Saved data entries:
* * *
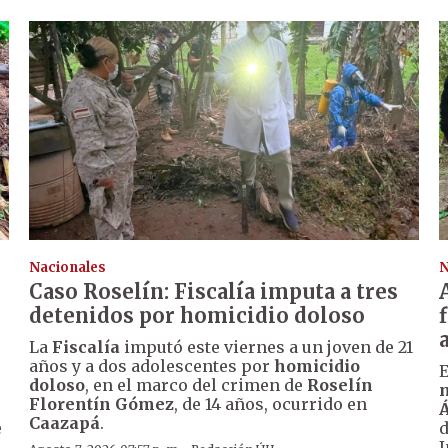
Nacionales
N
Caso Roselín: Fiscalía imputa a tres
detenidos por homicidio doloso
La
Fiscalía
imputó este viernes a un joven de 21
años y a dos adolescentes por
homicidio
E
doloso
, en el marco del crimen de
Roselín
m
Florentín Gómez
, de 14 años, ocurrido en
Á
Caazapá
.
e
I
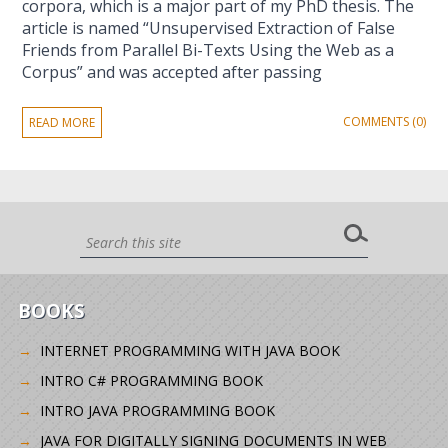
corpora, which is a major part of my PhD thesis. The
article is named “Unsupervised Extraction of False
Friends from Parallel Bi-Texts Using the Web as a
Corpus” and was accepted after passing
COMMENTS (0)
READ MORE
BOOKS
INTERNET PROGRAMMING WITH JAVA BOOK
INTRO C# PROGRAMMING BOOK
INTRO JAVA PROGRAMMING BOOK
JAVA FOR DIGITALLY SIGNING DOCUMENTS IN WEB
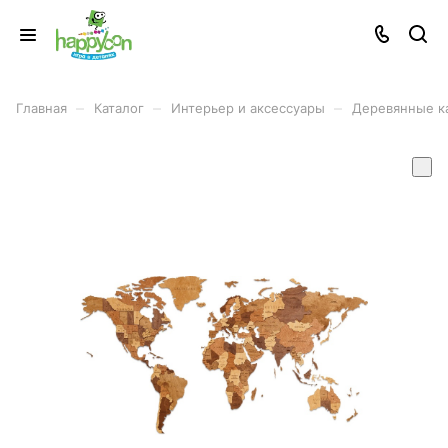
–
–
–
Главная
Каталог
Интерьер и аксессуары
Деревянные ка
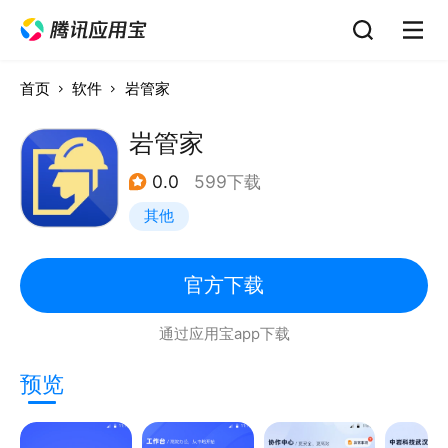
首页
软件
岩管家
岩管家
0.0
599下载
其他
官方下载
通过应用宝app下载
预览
* * *
> **WORK ORDER**
Work out how many lines of the data above hold the word "homicidio", and write only the count.

> **EXERCISE SOLUTION**
2